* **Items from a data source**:

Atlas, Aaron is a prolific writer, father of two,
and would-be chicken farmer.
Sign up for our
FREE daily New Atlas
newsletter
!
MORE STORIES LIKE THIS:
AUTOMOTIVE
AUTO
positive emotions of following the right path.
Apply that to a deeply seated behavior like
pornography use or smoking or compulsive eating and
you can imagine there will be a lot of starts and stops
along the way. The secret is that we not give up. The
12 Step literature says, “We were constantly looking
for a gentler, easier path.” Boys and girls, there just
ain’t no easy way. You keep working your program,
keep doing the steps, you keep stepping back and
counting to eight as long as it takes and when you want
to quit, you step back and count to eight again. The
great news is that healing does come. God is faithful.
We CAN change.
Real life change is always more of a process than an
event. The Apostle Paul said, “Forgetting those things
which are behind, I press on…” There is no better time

...

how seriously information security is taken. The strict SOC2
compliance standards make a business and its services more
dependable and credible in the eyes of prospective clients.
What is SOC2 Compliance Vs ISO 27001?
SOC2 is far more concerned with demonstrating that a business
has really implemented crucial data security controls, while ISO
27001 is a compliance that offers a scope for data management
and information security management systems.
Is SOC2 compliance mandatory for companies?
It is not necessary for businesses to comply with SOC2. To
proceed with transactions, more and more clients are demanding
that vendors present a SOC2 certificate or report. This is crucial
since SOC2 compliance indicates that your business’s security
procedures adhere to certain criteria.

* **Task requirements**:
Among the entries above, the lines between the ones containing "Sign up for our" and "pornography use or", inclusive, are to be transcribed exactly. No other line is to be given.

* **Output**:
Sign up for our
FREE daily New Atlas
newsletter
!
MORE STORIES LIKE THIS:
AUTOMOTIVE
AUTO
positive emotions of following the right path.
Apply that to a deeply seated behavior like
pornography use or smoking or compulsive eating and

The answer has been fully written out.